O paciente foi levado para a emergência, onde começou a convulsionar. Exames revelaram que ele desenvolveu encefalopatia hepática, condição em que o cérebro é deteriorado por toxinas que o fígado não conseguiu filtrar. "É muito grave, difícil de reverter. Ele morreu no mesmo dia", diz Verena, que disse já ter atendido outros seis casos de hepatite por medicamentos, ainda que menos graves. "Estão dando uma salada de remédios sem avaliar cada paciente individualmente, como se fosse receita de bolo."

Entrevista com Mauro Ribeiro, presidente do CFM

O parecer que autoriza médicos a prescreverem cloroquina contra Covid é de abril de 2020. Por que não houve revisão após essas novas evidências?

Temos uma doença altamente transmissível, que mata. Na fase inicial, não tem tratamento reconhecido de modo indubitável por parte da ciência. Agora, há estudos observacionais que mostram o benefício de algumas drogas. As drogas que são usadas têm poucos efeitos colaterais, embora agora existam relatos de duas universidades brasileiras de cinco pacientes que teriam evoluído para morte ou fila para transplante e que isso teria sido causado por uma dessas drogas. Mas não tem comprovação científica que foi uma dessas drogas que causou. Estamos em alerta. Essa ideia de que a ciência já concluiu que essas drogas não têm efeito não é 100% verdadeira. Na literatura, tem de tudo. Ambos os lados têm trabalhos com metodologias questionáveis. Já que não há consenso na literatura, é uma doença devastadora, e que, do aspecto observacional, há algumas drogas que podem ter efeito, delegamos ao médico, junto com o paciente, decidir o tratamento. Ele tem de sentar com o paciente e explicar que é um tratamento que não tem comprovação que faça diferença e que se o paciente quiser ser tratado e o médico se disponibilizar, que seja feito. A classe médica está dividida.

Um estudo observacional não tem o mesmo peso que um estudo randomizado duplo cego.

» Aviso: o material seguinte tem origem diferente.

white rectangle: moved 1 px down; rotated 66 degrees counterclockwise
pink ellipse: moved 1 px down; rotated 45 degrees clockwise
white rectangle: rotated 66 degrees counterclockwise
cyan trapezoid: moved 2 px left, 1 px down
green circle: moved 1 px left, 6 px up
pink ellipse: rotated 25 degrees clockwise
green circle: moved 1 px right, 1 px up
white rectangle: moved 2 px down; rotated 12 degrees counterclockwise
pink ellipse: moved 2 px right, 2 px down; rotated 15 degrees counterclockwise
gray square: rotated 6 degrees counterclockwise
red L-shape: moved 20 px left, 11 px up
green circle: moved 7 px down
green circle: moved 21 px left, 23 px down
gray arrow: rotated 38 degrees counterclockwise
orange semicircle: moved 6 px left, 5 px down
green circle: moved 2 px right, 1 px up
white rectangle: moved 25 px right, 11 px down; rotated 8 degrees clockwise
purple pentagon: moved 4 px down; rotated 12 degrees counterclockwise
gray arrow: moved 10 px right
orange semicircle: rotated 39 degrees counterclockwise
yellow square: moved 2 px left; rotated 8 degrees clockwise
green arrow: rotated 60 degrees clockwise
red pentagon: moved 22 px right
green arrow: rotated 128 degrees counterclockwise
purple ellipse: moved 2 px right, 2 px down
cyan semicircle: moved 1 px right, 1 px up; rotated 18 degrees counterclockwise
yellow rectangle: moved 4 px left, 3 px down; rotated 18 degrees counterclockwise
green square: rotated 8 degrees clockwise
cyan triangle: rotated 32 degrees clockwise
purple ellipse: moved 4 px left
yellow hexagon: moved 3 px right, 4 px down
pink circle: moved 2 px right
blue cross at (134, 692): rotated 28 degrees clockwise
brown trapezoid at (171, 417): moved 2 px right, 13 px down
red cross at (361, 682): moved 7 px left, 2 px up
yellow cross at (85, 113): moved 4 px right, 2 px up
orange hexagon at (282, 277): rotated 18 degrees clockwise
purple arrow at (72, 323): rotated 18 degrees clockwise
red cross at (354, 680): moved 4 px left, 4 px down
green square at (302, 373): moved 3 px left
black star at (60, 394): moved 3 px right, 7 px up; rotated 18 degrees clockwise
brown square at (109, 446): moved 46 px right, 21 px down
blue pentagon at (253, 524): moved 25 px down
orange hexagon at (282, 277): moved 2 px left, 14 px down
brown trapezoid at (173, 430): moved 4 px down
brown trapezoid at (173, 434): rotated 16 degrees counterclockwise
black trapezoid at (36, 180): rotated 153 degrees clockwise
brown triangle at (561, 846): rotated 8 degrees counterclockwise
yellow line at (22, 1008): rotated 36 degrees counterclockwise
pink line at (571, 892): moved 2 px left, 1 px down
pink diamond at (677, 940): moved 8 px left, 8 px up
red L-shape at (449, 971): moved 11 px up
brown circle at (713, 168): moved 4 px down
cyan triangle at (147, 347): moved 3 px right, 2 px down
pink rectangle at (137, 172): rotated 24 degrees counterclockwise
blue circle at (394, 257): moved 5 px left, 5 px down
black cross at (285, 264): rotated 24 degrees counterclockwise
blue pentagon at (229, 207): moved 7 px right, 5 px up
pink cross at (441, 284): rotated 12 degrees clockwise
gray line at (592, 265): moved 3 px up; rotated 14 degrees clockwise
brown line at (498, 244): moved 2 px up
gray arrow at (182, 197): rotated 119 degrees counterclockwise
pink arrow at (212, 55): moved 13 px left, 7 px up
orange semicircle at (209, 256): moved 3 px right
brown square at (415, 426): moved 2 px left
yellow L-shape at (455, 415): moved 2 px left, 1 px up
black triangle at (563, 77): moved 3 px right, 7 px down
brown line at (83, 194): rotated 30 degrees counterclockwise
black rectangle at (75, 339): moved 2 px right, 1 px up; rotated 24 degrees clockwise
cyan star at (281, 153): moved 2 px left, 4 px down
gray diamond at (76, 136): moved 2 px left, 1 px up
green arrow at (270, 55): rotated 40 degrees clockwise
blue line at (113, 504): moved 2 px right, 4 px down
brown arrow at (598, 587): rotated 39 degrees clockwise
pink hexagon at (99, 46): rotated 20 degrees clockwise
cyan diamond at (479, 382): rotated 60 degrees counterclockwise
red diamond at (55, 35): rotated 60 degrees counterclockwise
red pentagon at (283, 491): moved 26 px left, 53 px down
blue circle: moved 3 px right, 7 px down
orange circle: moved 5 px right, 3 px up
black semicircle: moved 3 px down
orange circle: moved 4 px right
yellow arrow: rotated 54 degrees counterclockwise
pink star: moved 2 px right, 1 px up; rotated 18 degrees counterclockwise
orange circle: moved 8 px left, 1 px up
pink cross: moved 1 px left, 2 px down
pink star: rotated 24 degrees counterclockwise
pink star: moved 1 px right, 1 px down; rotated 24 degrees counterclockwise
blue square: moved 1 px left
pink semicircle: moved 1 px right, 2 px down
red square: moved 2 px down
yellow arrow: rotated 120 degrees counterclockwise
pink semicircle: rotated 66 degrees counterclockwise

Estudos com essa metodologia padrão ouro mostram a ineficácia da cloroquina e azitromicina. Em que estudos vocês se baseiam?

Não há uma instituição que seja guiada mais pela ciência do que o CFM. Temos profissionais contratados que fazem rastreamento de tudo na literatura, mas não temos verdades absolutas. Temos uma série de dúvidas. Também há estudos prospectivos e randomizados mostrando a ação do tratamento precoce. Todos são passíveis de crítica. Único ponto que o CFM coloca é que nem incentivamos nem proibimos. Nenhuma entidade é detentora do saber. Temos a responsabilidade legal de definir o que o médico pode ou não fazer.

Mas há muitos médicos propagandeando esse tratamento precoce como a cura da doença...

Existe resolução do CFM sobre propaganda enganosa. Para todos os excessos, estão sendo abertas sindicâncias nos conselhos regionais. Tem médicos que fazem filmes falando maravilhas do tratamento precoce. Esses excessos são condenáveis, sim. O médico não pode, baseado no parecer do CFM, dizer que o tratamento é milagroso.

Nesse momento, o CFM não pretende rever aquele parecer?

Não, nesse momento não vemos necessidade de modificar o parecer e temos dificuldade de entender por que tamanha resistência de se respeitar a autonomia do médico e a do paciente para o tratamento de uma doença que não tem tratamento conhecido nessa fase. O nível do médico brasileiro é muito bom, ele estuda, não precisa de ninguém para tutorar.

O CFM se preocupa com o uso indiscriminado do kit covid?

Preocupa muito porque existe uma norma da boa medicina em que você deve prescrever o menor número de medicações possíveis. Cada vez que agrega uma nova droga, corre sempre o risco de interação medicamentosa, podendo levar a efeitos catastróficos. Somos contra uma prefeitura ou quem quer que seja entregar o kit ao médico dizendo que tem de prescrever aquilo.

Se o médico prescreve esses remédios e o paciente tem efeito colateral, ele pode ser responsabilizado?

Claro que pode, porque quando damos autonomia ao médico, não é um uma carta de alforria para fazer aquilo que quer. Se ele prescrever cinco ou seis drogas e, por alguma razão, o paciente apresentar efeito e aquilo se transformar numa denúncia do conflito regional, ele vai responder por isso.